After waiting 18 months and being asked to make lengthy adaptations to his manuscript, Lars made his decision to withdraw his submission. He decided instead to publish the article on the pre-print service arxiv.

Throughout the process, Lars had tried to maintain contact with the journal and its editors.

“I contacted the journal manager several times. They did apologise for the delay every time. I also emailed the Associate Editor several times. At several points, the article status changed immediately when I did that.”

Listening to Lars explain his decision to withdraw his article, you can hear his total frustration with the publishing process.

Being a postdoc means you have limited time to make something to show for. Due to this, having two small kids, co-arranging a summer school, and also getting cancer(!!) during my postdoc, I basically have very little to show for after four years.

And Lars concluded his statement with genuine pessimism:

“I have serious doubts that I will be able to continue in academia.”

Is the academic journal publishing process failing to serve our community? One study estimated that economics papers required 3-6 submissions before acceptance. Maybe Lars and his colleagues gave up too early, but would that possibly mean them waiting three, four, or maybe five years for their paper to be published.

The inefficiencies around peer-review have been well documented, not least a rejection by one journal leading to a resubmission to a new journal that starts the peer-review process from scratch again. Many publishers today offer the “cascading peer-review” – if you are rejected by one journal, the publisher offers you an alternative journal in their portfolio until your article finds an acceptance. Could this not be extended beyond internal choices? Could publishers not recommend journals published by another organisation and forward all peer-review reports with the manuscript – of course with the author’s agreement?

conpher has already discovered that 60% of rejected articles are offered the “cascade” route, but only 1 in 6 authors accept this, the vast majority preferring to select their own second choice with a different publisher and start the process all over again.

Returning to Lars’ experience, Smart Health do display a time to first decision of 15 weeks (105 days) and time to publication is 32 weeks (224 days), but if you analyse the publication statistics of each article the journal actually published you see that the average time to first decision was actually 23 weeks (161 days) and acceptance after revision averaged 30 weeks (210 days).

The longest an accepted article had to wait for notification of acceptance was 49 weeks (347 days). Maybe these stats are more valuable to academics making a submission decision. Would Lars have withdrawn his manuscript sooner?

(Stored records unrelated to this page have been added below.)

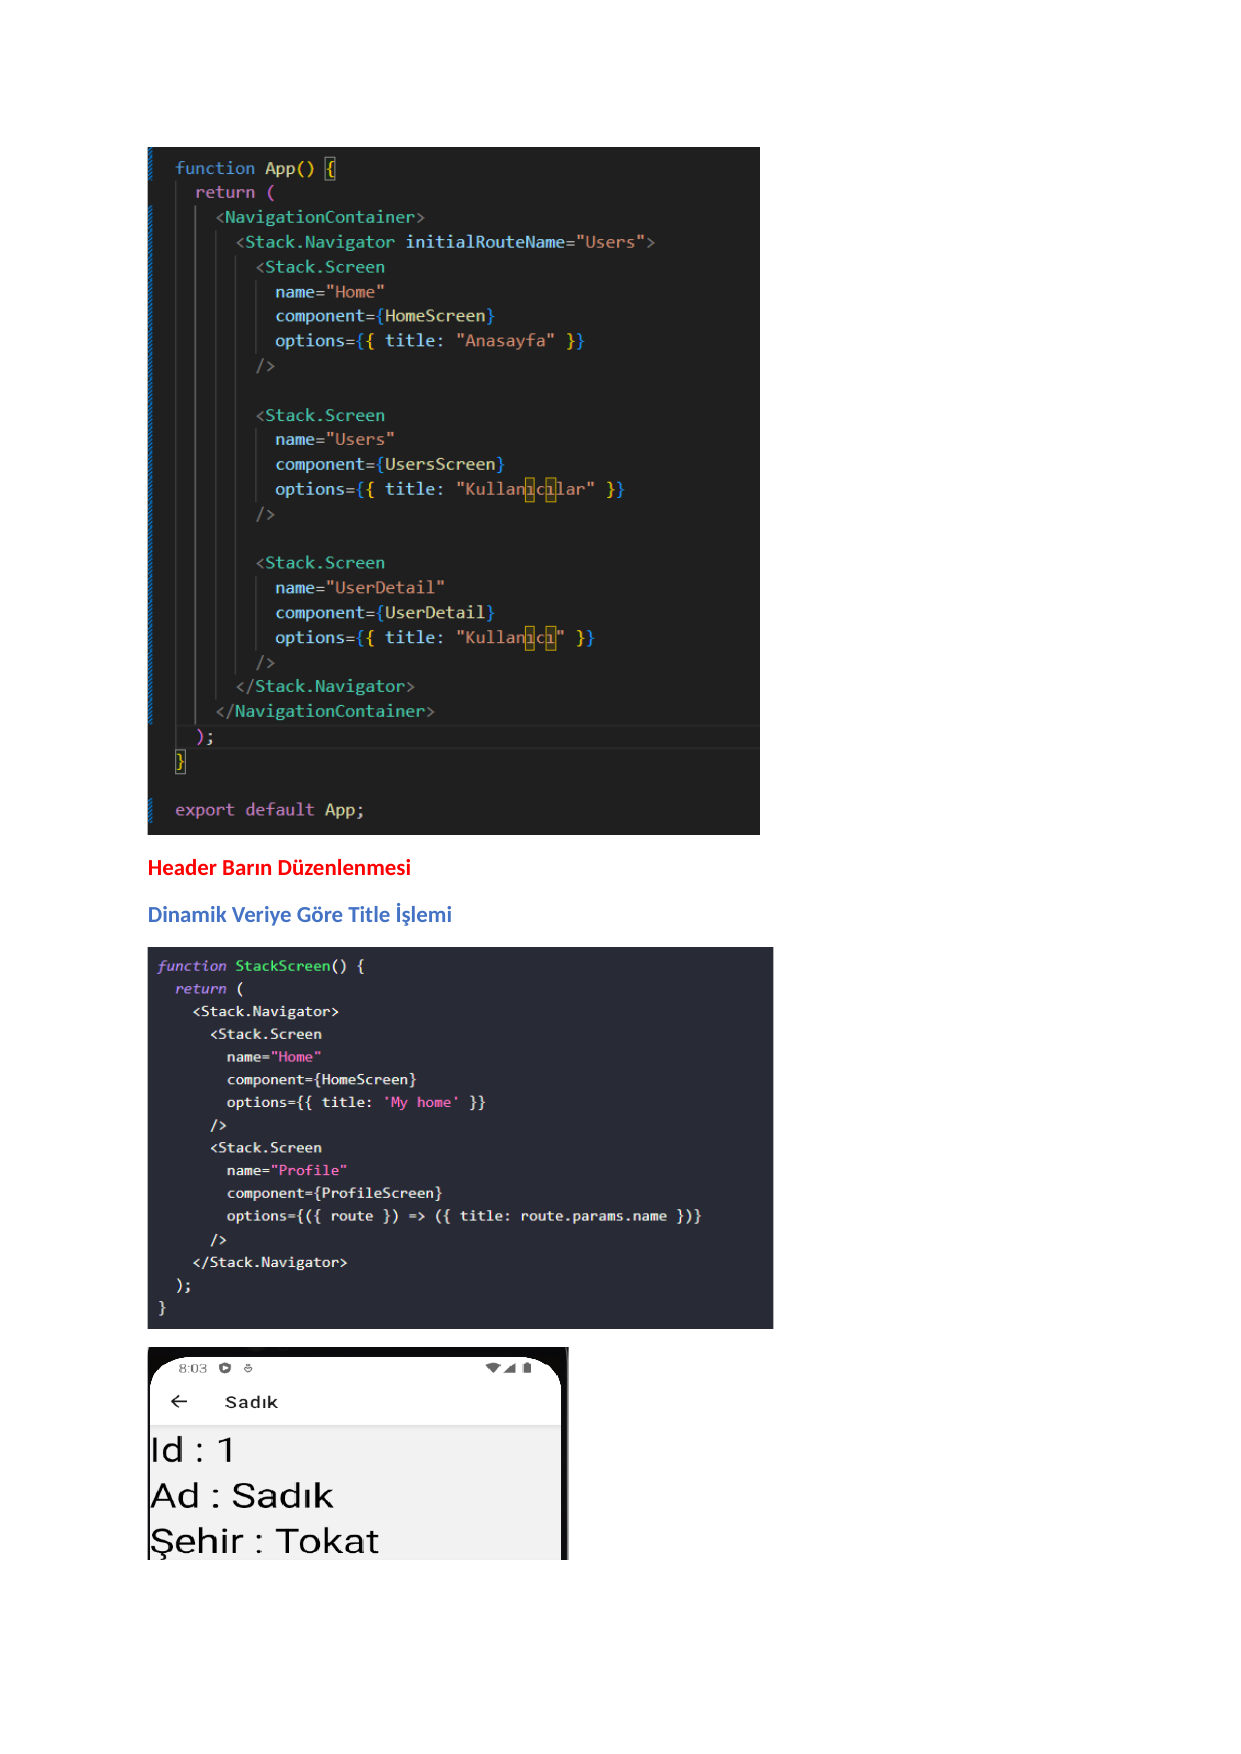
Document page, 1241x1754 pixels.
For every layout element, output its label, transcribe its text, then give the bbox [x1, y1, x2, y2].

text Header Barın Düzenlenmesi [148, 853, 1093, 881]
picture [147, 947, 774, 1329]
text Dinamik Veriye Göre Title İşlemi [148, 900, 1093, 928]
picture [147, 147, 760, 835]
picture [147, 1347, 569, 1560]
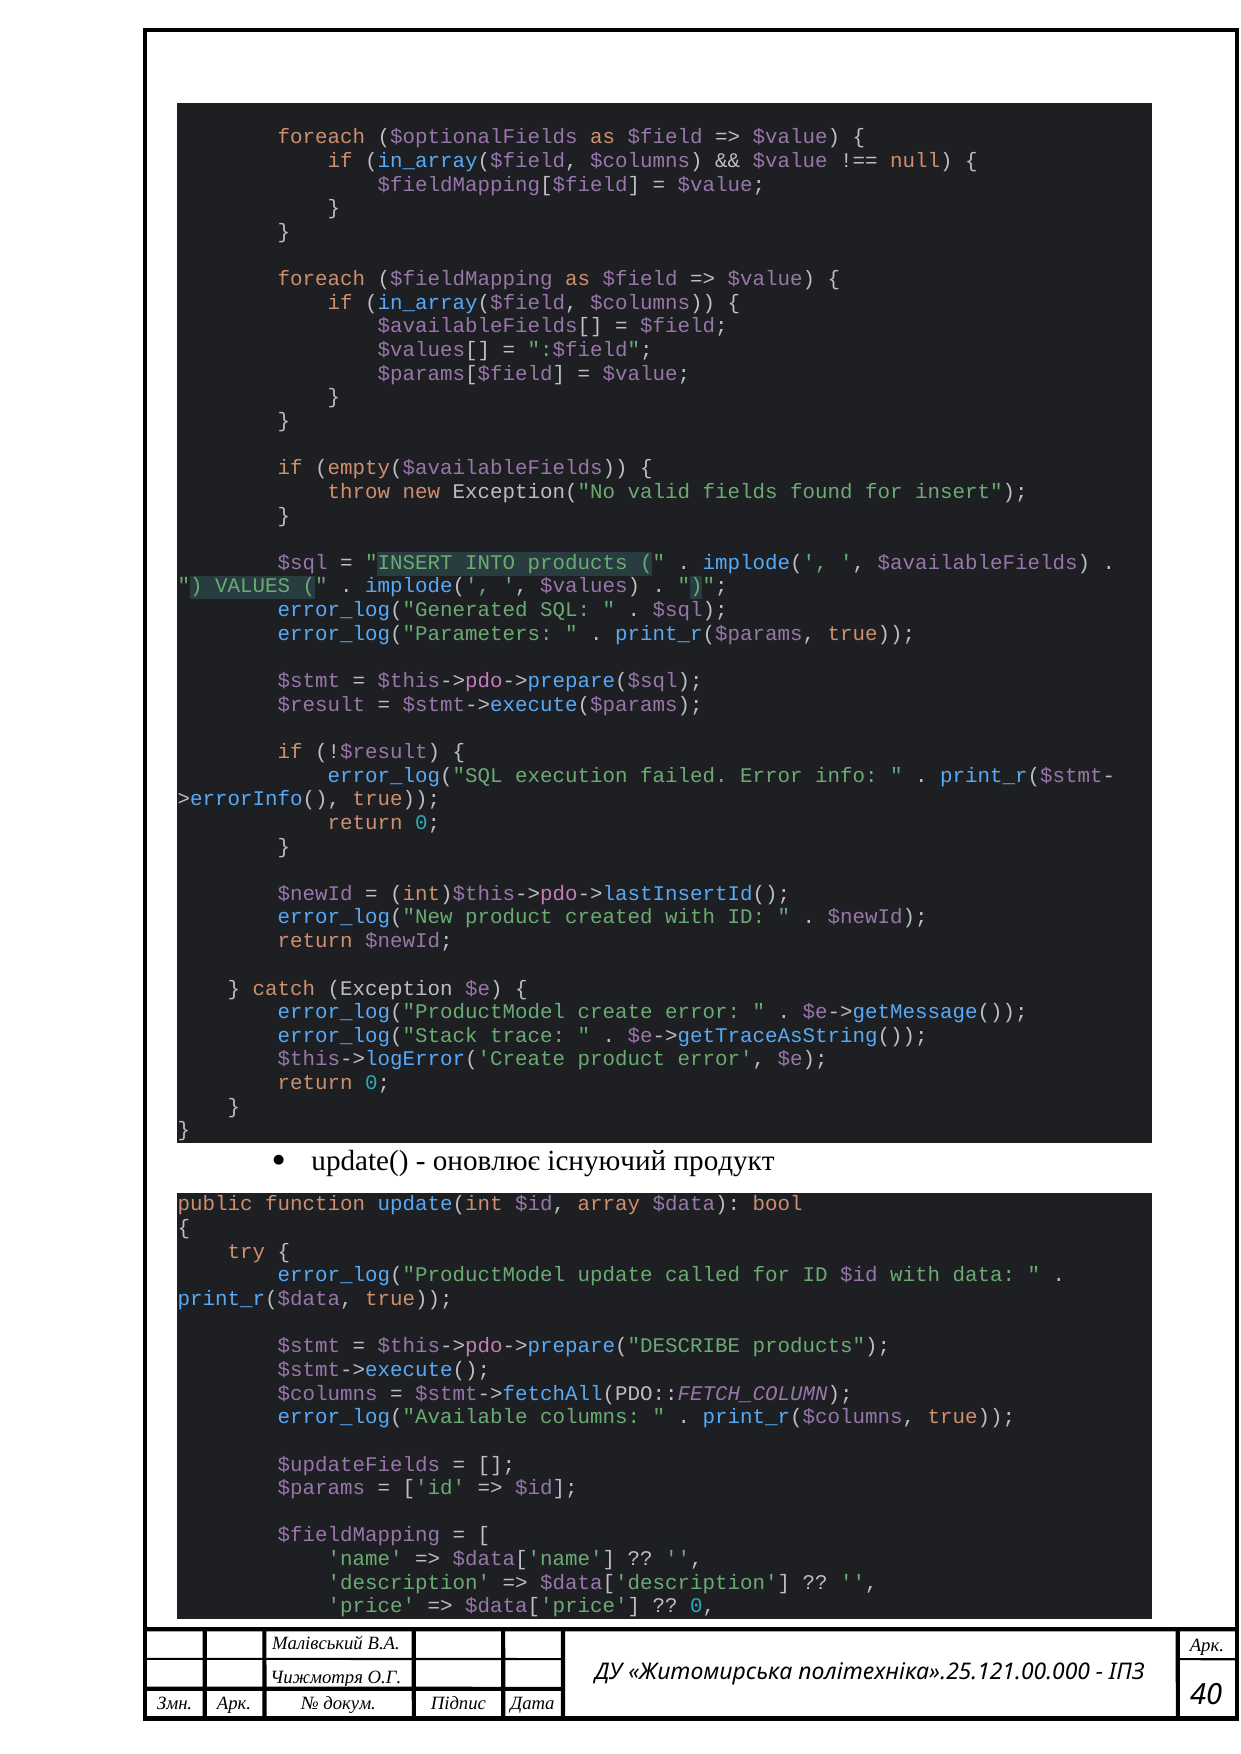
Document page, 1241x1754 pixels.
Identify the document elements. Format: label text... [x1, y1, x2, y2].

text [177, 1193, 1152, 1619]
list update() - оновлює існуючий продукт [274, 1143, 1152, 1177]
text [177, 103, 1152, 1143]
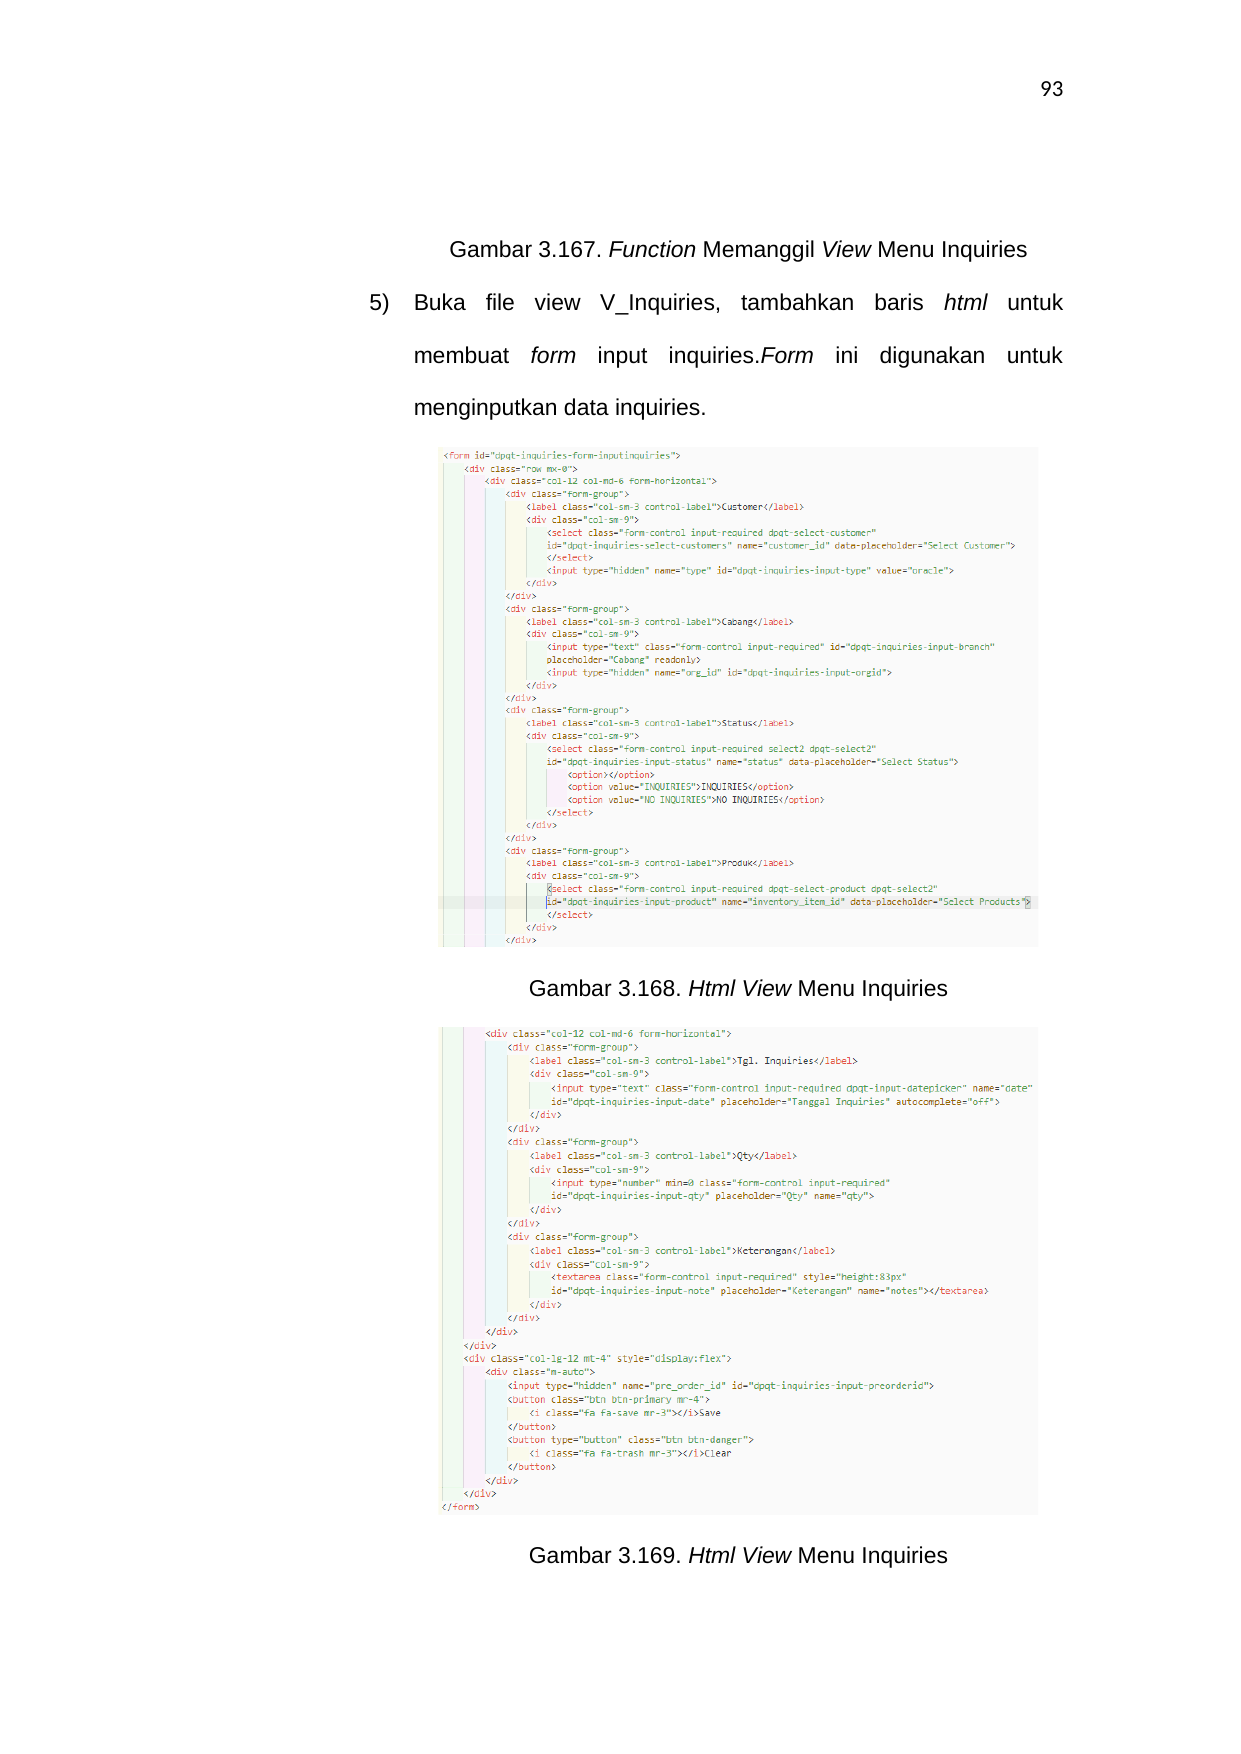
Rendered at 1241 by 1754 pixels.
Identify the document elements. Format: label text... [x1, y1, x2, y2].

list Gambar 3.167. Function Memanggil View Menu Inquiries [413, 236, 1063, 263]
picture [438, 1027, 1039, 1515]
picture [438, 447, 1039, 947]
list Buka file view V_Inquiries, tambahkan baris html untuk membuat form input inquiries.Form ini digunakan untuk menginputkan data inquiries. [369, 289, 1063, 421]
list Gambar 3.168. Html View Menu Inquiries [413, 975, 1063, 1001]
list Gambar 3.169. Html View Menu Inquiries [413, 1542, 1063, 1569]
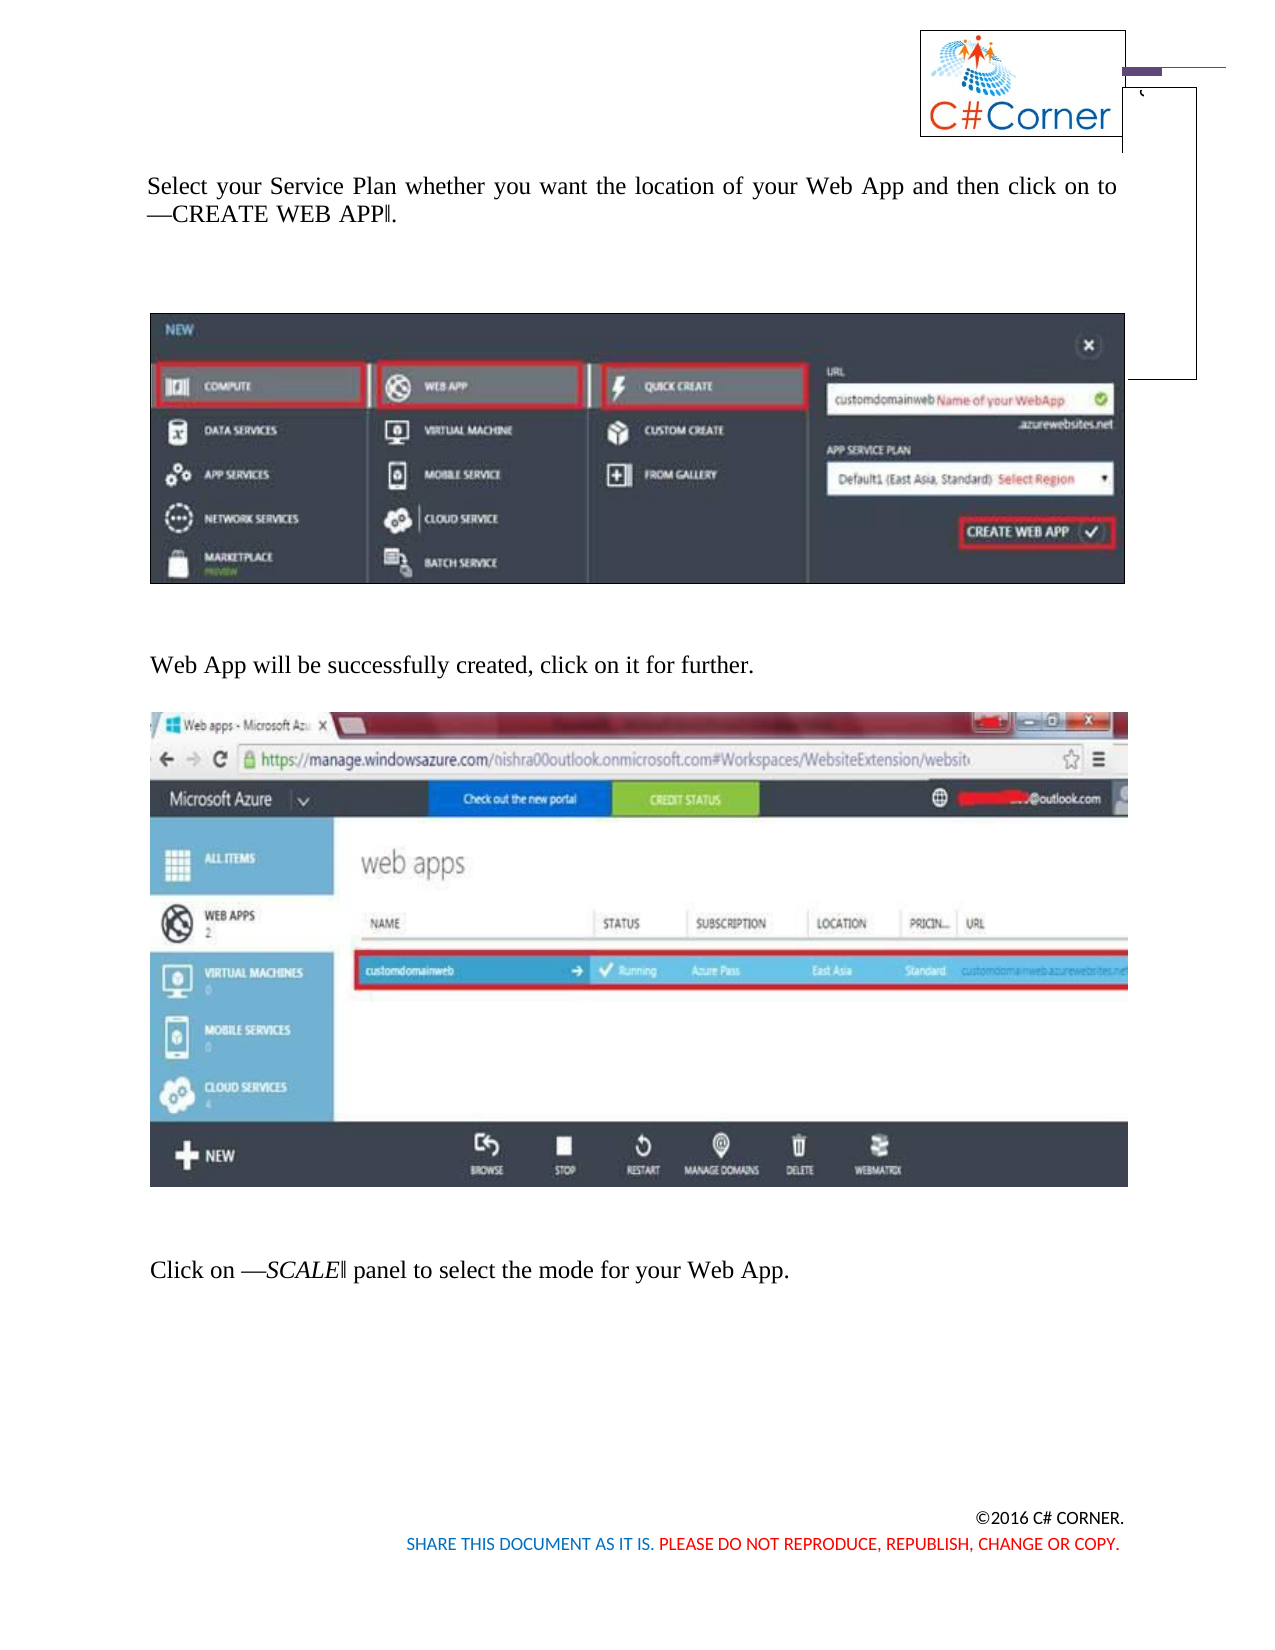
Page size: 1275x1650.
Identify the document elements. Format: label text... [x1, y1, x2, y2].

text Web App will be successfully created, click on it for further. [150, 651, 1275, 679]
picture [151, 314, 1124, 583]
picture [1123, 88, 1196, 379]
text Click on ―SCALE‖ panel to select the mode for your Web App. [150, 1255, 1275, 1283]
picture [921, 31, 1125, 136]
picture [150, 712, 1128, 1187]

Lars himself underlines the importance of more transparency on publication times and also statistics around rejected articles to help academics make more educated decisions on where to publish.

He also recommended a stronger pre-screening/desk decision process,

“with a quicker reject decision and recommendation to find an alternative journal”

It may not be that rejections of our articles affect us the most. We can take rejection and move on. But the length of time it takes for decisions to be made can affect grant applications, promotions, and careers. And for Lars, sadly, it has left him considering whether he has the time to spare. The conpher team wishes him well with his future career and his successful battle with cancer and hopes that by sharing his story he will help you consider your publishing options wisely and perhaps also convince editors and publishers to be more transparent about their processes and performance.


The aim of the conpher platform is to build a transparent resource, to celebrate good publication experiences, highlight poor ones, but ultimately raise the standard of the journal publishing experience for all.